- _Task to carry out_
Continue the interview on skyscraper history with Carol Willis, starting right after its final sentence.

Jesse Seegers : Let’s begin by discussing the thesis of Form Follows Finance. The book covers the history of the invention and development of the skyscraper in Chicago and New York from the 1890’s up to World War II. You argue that the driving force for the development of the skyscraper was the extent to which it will return a profit. You then examine the details of how New York and Chicago developed differently due to a number of factors. Each city’s unique qualities had greater effect on the overall form and progression of the skyscraper than any willful gesture by the architect.
Form follows profitability, and light
Carol Willis : As I framed the book, I looked at the history of the skyscraper and found there was a natural break around the Post-War Era. There is clearly a difference between the earlier era and the Post-War skyscraper revival of the 1950’s. While often explained simply as a stylistic change, this visual distinction stems from other very important reasons. If you define the development of the skyscraper as an expression of economic, cultural, and stylistic forces, then each of the two eras I present take a radically different approach to the typology of the skyscraper. I start my discussion on the beginnings of the skyscraper, though dated by some as the 1870’s, in the 1890’s when buildings start to get truly tall. In New York, they achieve 20 stories, surpassing pre-1880’s heights of 9 to 14 stories. During the period of 1900-1920’s, building tall is highly desirable and there is interest in becoming the world’s tallest building. You see the expression of the commercial, capitalist impulse in the skyline. But those buildings are shaped, or constrained, you could say, by very different forces than post-World War II.
Most architectural historians tend to attribute this distinction to the rise of the International Style and the expression of the modern materials, steel and glass, and the technologies, curtain walls and air conditioning. While these were certainly important in the Post-War Era, style is the key term here. The dramatic shift post-World War II seemed to me a discrete development, needing to be described in its own terms. Taking the 50-or-so year period, from the 1890’s to the 1940’s, I argue why these buildings are largely the same.
I ask the question: If the office is the generator of the building plan, then – taking Corbusier’s dictum that the plan is the generator – why is the three-dimensional expression of the office so different when comparing New York and Chicago, even though they are using the same office? I saw that there were two dramatically different types, one in Chicago and one in New York that one can see through the 1910’s. Then in the 1920’s, some people say the two cities tend to look more alike, but if you really get into New York versus Chicago in the 1920’s, as I do in the book, they really are quite different. It seemed that other scholars had misread these buildings, and I wanted to show how and why Chicago buildings looked like Chicago buildings, and New York buildings looked like New York buildings.

- _Data extract_
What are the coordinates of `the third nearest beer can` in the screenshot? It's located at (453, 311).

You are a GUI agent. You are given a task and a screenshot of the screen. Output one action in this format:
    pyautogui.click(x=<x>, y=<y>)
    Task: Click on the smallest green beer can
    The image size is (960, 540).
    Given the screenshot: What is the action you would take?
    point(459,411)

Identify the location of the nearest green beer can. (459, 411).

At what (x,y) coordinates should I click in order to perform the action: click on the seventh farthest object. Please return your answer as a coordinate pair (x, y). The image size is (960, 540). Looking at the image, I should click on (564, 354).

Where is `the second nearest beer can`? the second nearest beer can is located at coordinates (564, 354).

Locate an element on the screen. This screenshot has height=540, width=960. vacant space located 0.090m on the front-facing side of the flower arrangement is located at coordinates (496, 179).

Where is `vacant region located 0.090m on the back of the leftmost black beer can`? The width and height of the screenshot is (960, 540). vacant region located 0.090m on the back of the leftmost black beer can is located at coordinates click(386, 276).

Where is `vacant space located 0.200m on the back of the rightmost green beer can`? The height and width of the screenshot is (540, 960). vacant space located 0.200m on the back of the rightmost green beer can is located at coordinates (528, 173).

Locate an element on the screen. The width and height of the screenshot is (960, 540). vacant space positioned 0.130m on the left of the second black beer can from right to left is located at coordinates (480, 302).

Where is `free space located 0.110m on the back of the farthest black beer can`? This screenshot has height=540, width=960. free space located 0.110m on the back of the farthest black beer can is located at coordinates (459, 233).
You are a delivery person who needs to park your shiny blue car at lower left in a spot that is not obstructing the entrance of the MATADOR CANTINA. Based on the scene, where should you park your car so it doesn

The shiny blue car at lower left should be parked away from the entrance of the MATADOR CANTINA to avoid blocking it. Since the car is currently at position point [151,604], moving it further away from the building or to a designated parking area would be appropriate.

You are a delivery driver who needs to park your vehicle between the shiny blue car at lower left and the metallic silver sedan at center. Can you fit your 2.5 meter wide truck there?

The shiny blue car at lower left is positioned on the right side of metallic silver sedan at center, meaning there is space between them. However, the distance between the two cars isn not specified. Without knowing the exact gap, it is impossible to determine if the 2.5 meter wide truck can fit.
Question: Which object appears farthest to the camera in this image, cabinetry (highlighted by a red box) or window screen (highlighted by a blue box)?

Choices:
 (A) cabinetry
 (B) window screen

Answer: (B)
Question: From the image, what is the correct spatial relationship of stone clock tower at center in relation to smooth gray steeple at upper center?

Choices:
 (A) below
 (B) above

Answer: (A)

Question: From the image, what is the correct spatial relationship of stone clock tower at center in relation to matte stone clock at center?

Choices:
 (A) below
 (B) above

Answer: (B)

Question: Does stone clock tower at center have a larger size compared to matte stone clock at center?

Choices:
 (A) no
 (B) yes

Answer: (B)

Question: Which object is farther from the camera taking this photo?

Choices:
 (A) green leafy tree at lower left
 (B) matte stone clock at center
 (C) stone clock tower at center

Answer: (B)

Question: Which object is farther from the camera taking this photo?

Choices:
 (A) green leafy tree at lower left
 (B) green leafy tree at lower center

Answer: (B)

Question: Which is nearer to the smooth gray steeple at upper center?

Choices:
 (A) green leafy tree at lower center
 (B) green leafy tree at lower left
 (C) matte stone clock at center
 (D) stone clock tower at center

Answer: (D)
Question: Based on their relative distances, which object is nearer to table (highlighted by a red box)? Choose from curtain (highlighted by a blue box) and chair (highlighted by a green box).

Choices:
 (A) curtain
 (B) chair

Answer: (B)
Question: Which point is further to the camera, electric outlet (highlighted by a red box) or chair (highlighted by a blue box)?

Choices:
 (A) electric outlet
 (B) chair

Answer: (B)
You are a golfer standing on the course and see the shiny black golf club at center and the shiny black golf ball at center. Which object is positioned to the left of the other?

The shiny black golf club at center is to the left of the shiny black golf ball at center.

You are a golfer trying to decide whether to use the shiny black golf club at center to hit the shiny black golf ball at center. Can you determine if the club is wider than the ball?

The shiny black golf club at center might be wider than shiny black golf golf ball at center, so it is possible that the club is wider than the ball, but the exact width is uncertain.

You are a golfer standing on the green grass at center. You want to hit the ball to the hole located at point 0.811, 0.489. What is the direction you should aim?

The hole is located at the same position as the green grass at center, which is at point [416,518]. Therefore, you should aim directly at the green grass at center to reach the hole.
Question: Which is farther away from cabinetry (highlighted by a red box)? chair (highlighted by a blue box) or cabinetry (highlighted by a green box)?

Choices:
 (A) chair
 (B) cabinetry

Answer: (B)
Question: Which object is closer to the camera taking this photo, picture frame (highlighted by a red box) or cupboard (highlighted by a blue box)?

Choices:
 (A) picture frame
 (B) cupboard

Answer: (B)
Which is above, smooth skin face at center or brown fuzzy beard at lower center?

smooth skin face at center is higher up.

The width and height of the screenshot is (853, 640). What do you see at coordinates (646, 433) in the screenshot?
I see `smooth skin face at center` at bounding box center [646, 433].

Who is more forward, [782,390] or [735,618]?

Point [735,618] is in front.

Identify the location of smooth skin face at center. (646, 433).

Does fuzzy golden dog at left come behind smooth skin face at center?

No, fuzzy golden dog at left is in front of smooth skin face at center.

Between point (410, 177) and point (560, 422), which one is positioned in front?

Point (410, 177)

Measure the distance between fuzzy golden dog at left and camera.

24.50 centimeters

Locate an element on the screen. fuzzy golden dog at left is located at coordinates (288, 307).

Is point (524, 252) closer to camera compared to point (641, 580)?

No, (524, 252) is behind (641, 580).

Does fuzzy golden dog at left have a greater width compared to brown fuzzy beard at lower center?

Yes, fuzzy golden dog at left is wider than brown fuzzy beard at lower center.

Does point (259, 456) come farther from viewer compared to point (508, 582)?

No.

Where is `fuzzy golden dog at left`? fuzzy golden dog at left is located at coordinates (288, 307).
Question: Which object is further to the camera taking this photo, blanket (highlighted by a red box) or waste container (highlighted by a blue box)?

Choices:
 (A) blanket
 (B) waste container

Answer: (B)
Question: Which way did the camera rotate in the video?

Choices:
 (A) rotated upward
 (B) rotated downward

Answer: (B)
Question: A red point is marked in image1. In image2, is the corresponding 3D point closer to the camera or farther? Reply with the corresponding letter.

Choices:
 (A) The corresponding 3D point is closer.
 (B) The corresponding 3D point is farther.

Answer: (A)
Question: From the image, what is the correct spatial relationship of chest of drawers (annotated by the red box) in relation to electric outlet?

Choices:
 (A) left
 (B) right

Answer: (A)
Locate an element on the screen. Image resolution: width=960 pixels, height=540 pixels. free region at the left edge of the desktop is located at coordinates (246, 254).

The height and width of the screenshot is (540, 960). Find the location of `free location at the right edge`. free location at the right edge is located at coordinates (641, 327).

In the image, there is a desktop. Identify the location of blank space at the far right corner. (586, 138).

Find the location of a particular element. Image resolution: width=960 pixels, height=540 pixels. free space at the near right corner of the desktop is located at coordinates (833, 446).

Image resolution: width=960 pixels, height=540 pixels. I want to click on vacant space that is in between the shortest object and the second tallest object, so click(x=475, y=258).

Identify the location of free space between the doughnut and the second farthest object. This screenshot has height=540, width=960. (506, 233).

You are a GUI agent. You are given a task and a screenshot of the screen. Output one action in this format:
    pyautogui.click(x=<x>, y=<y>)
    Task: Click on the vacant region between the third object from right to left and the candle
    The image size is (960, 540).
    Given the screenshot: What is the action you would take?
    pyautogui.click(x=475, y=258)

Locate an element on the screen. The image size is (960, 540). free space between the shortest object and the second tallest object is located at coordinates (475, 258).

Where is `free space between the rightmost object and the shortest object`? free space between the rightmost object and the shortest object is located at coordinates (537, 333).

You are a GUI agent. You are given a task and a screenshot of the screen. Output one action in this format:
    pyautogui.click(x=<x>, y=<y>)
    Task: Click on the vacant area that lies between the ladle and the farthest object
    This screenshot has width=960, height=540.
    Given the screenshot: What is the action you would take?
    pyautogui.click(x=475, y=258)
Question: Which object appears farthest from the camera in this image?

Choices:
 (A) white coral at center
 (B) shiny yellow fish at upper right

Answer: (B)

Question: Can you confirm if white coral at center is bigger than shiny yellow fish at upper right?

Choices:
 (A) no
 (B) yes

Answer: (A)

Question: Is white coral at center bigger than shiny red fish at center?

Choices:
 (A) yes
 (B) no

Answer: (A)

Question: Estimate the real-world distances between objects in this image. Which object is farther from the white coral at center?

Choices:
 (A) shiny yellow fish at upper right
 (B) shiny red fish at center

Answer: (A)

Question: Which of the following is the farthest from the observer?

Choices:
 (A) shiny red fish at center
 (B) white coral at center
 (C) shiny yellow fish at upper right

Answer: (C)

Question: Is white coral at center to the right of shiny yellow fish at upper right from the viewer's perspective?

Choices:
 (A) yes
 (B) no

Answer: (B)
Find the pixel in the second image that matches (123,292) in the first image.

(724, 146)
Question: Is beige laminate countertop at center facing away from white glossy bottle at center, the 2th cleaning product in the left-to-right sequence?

- _Answer space_
I identified important generative characteristics and constraints. Common to both cities, I found that economics was the key generative factor and daylighting illumination the major constraint. They needed to have large windows and a short core-to-exterior-wall distance. This consideration drives the form of the building, requiring light wells to be cut out of the space, commonly in the center of the building or as a U-shaped court. Two differing factors for New York and Chicago were the plotting of the land and the municipal building codes. Whereas in 1893, Chicago put a cap on building height, in New York there was no such constraint on building form or size until 1916. In Chicago zoning allowed for the “square-donut-plan,” which while occupying the size of a normal lot, or quarter of a Chicago block, featured a cut in the center by a mews or a service corridor. With a half block, you could have a normal building footprint. Conversely, in New York, buildings are allowed to reach taller but with much smaller footprints due to limited lot size. It makes sense in this context to have a tower with shallower offices on the perimeter of a solid and dark circulation core.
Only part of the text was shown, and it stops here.